--- Page excerpt ---

Since I teach a variety of people about HTML, I find it appropriate to keep a simple reference to HTML handy, as much of the HTML documentation is either unwieldy or outdated. For example, the HTML 3.0 documentation runs over 190 pages, and many of the traditional HTML references available at the time that I first wrote this (ca. 1995) included deprecated elements, such as <menu>. These days, there are now good references, but I still find it convenient to have my own.

Unfortunately, the time pressures of academic life have not given me sufficient opportunity to flesh-out all of this document (e.g., HTML's relationship to SGML). Nonetheless, both my students and I find it of some use, particularly in the electronic form.


Introduction

HTML, the hypertext markup language is a common language for building hypertext documents for the World-Wide Web. Originally, authors had to build their documents in "raw HTML" because no tools were available. Now that such tools are available, many people no longer directly write HTML. Nonetheless, there a good reasons to learn HTML, particularly because it helps you understand what is and is not possible on the web.

More recently, other markup languages have been developed and extensions to HTML have been added. One key successor to HTML is XML (extensible markup language). The extensions are often platform specific. Neither additional languages nor extensions are covered in this document.

Note that HTML is a markup language, not a programming language. What's the difference? A markup language indicates information about the structure or purpose of pieces of information; a programming language indicates information about the execution of a process (more or less).

HTML Tags

In HTML, as in most markup languages, a page author marks up the document, indicating the roles of various parts of the page. One might indicate that something is the title of the document, the beginning of a section, an item in a list, and so on and so forth.

In HTML, textual elements are traditionally surrounded by tags, although there are some tags that act as text elements. A piece of marked-up text looks something like

<TAG>some text</TAG>

Attributes

In addition, certain tags may have attributes (additional characteristics). For example, in Netscape's version of HTML, items in a list may indicate the type of mark that accompanies the item. In such cases, a piece of marked-up text looks something like

<TAG ATTRIBUTE_NAME=ATTRIBUTE>some text</TAG>

For example, one might indicate the title of a document with

<title>SamR's Quick HTML Reference</title>

Similarly, one might describe a table with a larger border with

<table border=10> ... </table>

Logical and physical markup

Note that there are traditionally two kinds of markup: logical markup, in which one describes the roles of pieces of text (e.g., "this is a section heading") and physical markup, in which one describes the appearance of text (e.g., "this is times, twelve point, bold, centered"). Logical markup supports better information retrieval and permits readers to select appearances they find most appropriate. HTML provides a mixture of logical and physical markup tags, with some bias towards logical markup.

---

* Short problem 1 *
In the HTML reference text, how many pages does the HTML 3.0 documentation run to?
The records that follow the HTML reference text have no connection to it.

--- Supplied material ---

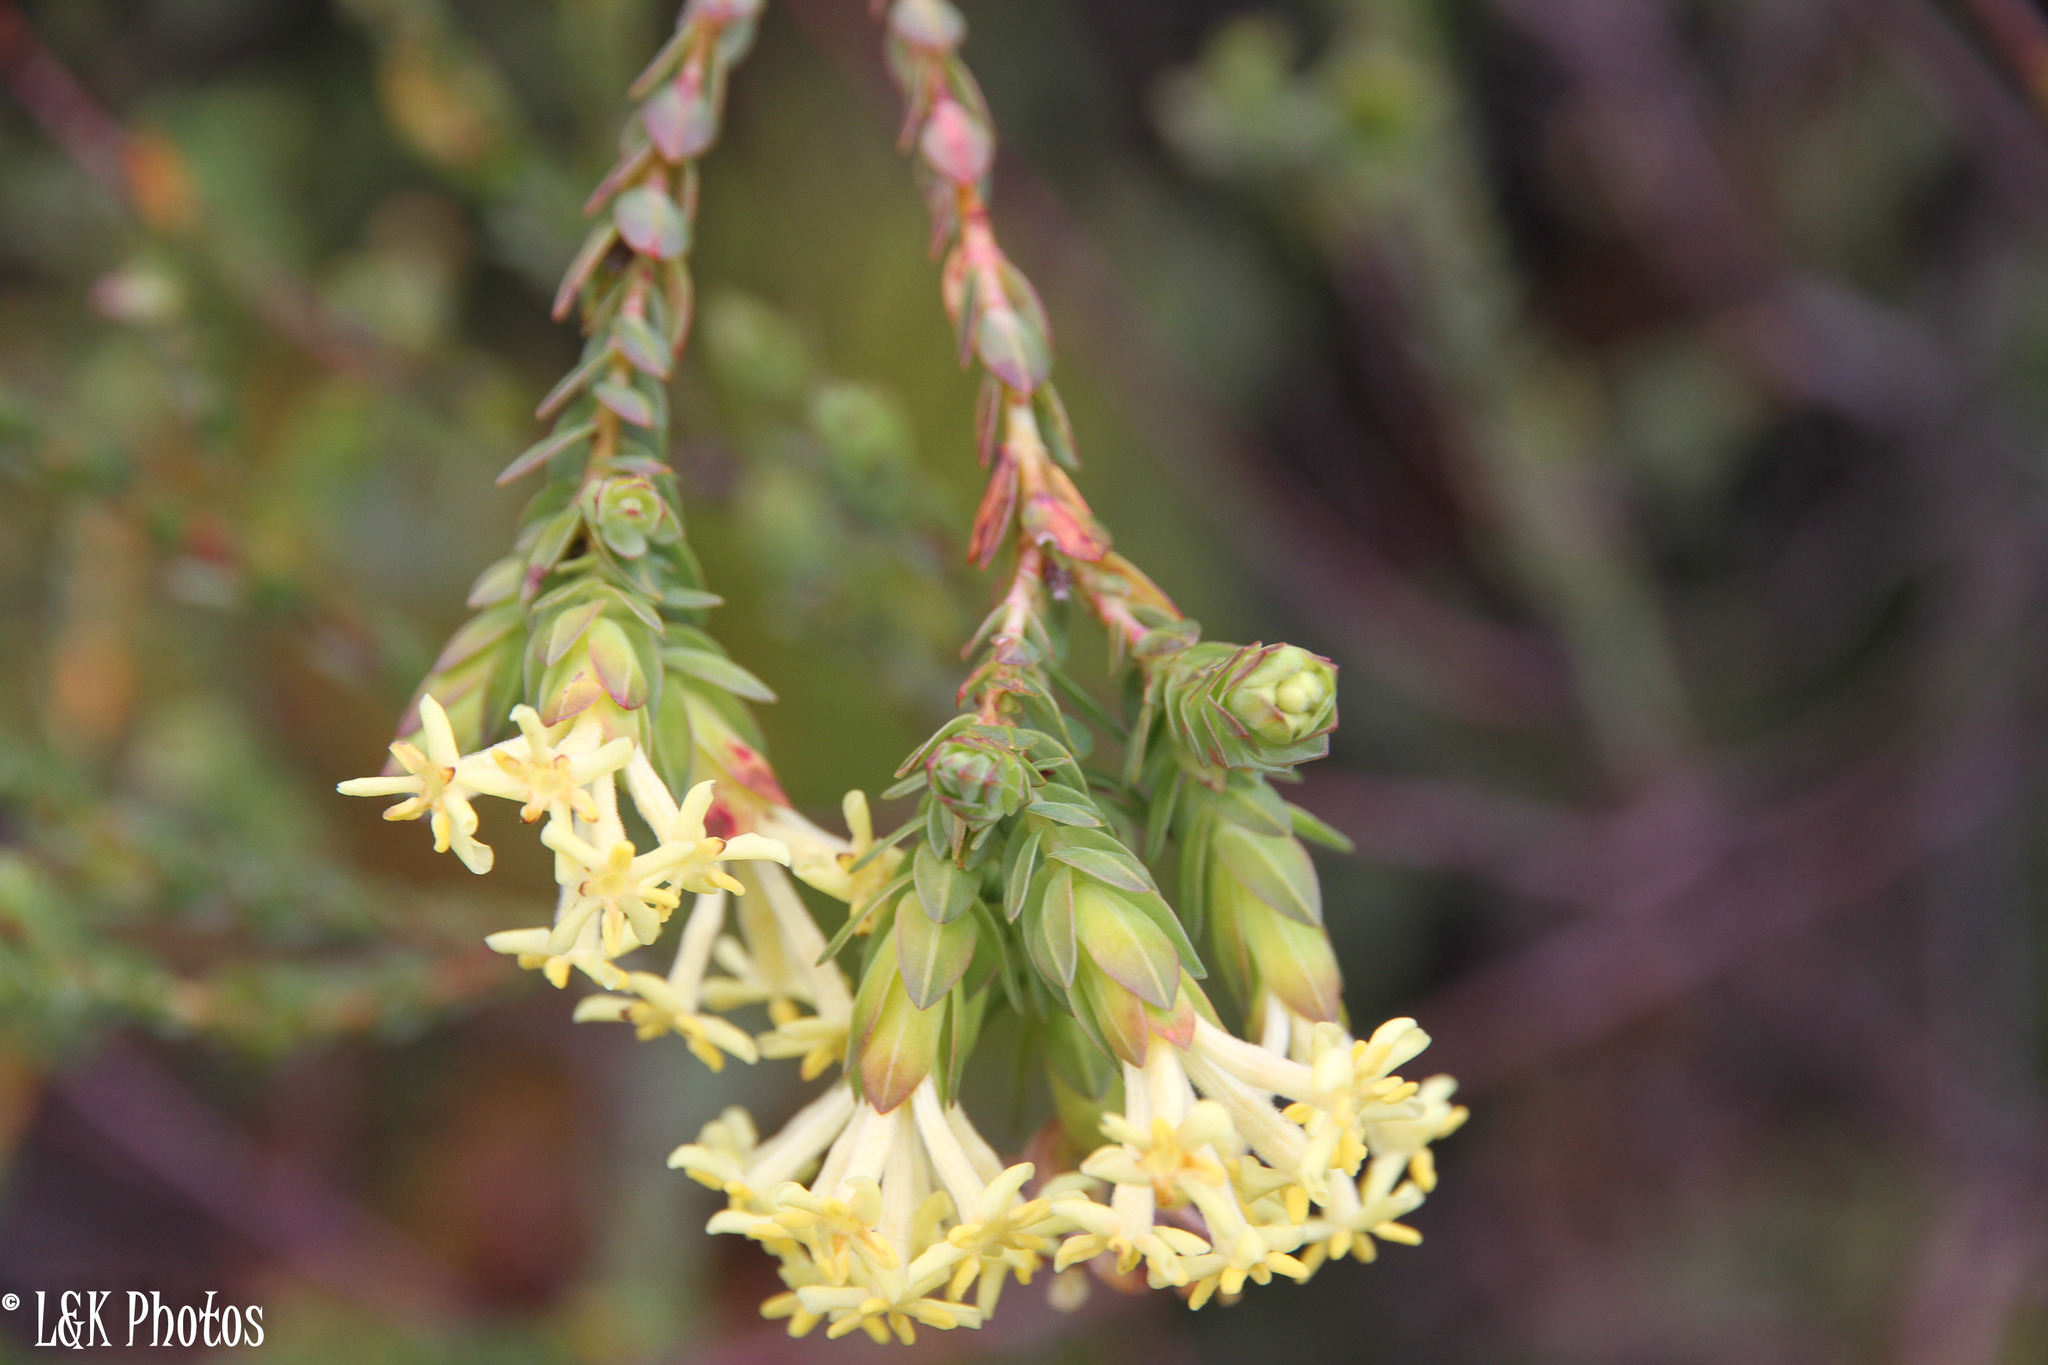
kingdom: Plantae
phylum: Tracheophyta
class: Magnoliopsida
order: Malvales
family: Thymelaeaceae
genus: Gnidia
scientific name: Gnidia oppositifolia
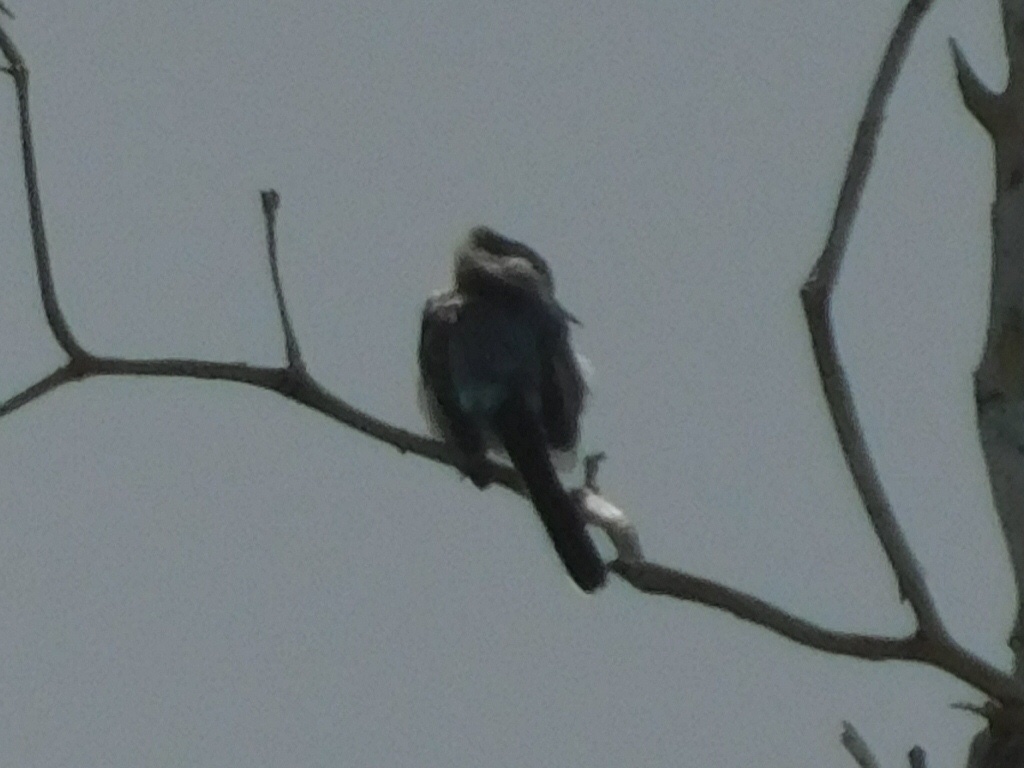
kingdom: Animalia
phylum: Chordata
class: Aves
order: Passeriformes
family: Polioptilidae
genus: Polioptila
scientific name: Polioptila caerulea
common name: Blue-gray gnatcatcher
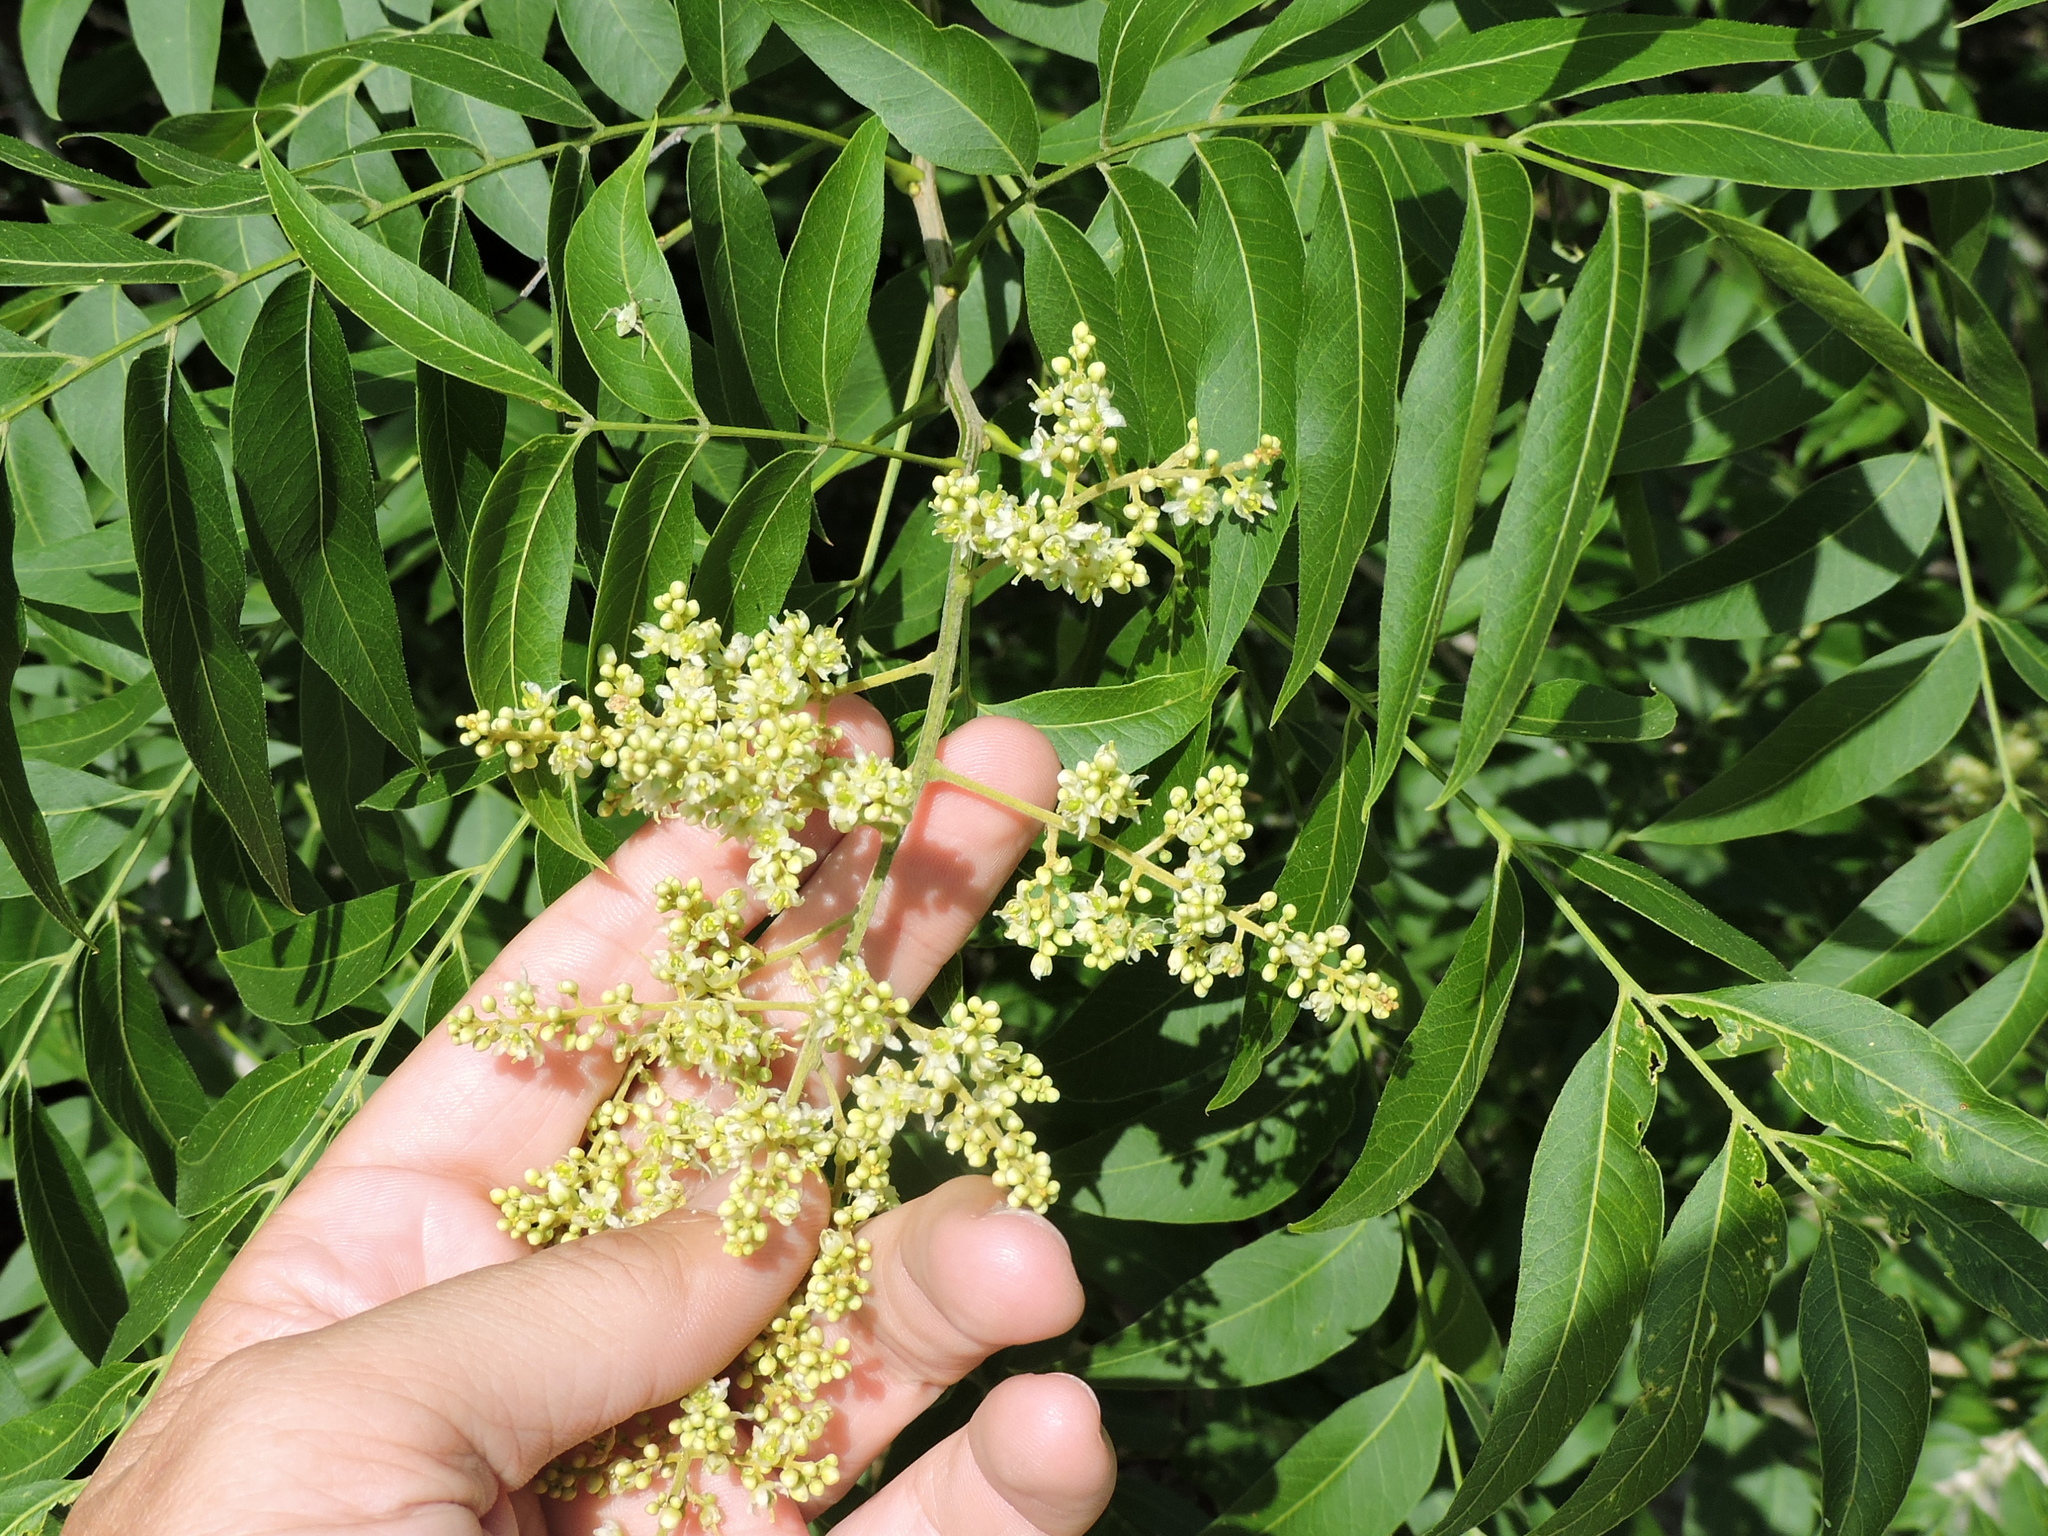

---

* Short problem 2 *
Rewrite the records from the line containing "scientific name: Gnidia oppositifolia" down to the end of the records, replacing "scientific name" with "binomial name" and changing nothing else. Leave the pictures out of your answer.

* Correct output 1 *
It runs over 190 pages.

* Correct output 2 *
binomial name: Gnidia oppositifolia
kingdom: Animalia
phylum: Chordata
class: Aves
order: Passeriformes
family: Polioptilidae
genus: Polioptila
binomial name: Polioptila caerulea
common name: Blue-gray gnatcatcher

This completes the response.